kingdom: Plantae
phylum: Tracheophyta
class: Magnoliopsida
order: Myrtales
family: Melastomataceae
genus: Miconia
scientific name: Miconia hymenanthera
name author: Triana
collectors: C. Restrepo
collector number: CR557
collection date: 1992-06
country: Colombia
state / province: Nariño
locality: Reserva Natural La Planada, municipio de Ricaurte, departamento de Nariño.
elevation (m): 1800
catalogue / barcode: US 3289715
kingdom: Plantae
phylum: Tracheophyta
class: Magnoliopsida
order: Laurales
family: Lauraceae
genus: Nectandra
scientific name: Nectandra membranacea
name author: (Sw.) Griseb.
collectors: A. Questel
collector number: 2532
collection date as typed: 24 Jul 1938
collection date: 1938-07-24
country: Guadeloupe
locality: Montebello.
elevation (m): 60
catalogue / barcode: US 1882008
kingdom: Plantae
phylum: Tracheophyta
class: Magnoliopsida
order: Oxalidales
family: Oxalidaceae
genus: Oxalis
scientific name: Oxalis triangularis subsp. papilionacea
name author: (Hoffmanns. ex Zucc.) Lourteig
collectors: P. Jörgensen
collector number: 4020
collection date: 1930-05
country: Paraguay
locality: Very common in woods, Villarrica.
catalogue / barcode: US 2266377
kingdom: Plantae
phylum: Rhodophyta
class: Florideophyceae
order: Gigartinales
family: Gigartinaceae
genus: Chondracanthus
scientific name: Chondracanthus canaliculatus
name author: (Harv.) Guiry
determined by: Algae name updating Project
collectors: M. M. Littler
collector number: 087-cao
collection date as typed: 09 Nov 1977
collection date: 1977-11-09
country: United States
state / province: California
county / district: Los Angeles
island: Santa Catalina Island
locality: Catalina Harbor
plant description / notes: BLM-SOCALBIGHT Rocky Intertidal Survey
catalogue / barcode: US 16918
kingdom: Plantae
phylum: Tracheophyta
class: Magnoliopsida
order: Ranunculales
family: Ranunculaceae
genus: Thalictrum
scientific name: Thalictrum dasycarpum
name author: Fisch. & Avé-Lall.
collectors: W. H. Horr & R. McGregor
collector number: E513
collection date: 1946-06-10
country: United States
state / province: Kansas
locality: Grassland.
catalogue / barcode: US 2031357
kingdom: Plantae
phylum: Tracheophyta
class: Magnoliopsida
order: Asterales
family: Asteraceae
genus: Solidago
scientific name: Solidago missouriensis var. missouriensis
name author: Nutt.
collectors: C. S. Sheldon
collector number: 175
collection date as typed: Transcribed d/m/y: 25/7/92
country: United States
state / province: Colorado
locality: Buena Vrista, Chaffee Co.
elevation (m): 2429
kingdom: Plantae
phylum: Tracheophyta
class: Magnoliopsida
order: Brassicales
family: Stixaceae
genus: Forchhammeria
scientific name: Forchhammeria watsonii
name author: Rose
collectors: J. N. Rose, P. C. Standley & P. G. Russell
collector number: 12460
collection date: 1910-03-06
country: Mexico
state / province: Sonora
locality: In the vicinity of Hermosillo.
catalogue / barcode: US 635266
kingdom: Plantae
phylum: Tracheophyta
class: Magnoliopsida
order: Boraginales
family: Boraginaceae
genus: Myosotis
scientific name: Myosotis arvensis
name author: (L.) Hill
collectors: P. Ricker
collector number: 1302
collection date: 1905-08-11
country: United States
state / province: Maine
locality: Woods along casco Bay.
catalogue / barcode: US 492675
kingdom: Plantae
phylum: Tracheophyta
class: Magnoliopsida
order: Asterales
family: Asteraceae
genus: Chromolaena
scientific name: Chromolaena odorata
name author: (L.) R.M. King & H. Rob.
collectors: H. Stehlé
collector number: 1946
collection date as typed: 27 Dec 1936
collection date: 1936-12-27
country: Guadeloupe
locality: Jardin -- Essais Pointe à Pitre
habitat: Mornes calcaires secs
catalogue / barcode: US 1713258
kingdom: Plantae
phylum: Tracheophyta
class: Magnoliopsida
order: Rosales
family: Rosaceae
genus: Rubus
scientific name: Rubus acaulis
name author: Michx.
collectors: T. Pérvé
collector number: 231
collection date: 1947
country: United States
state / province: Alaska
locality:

----

### Task details
How many lines in the records above contain the string "typed"? Case counts, and the reply should be only the number.

### Reply
4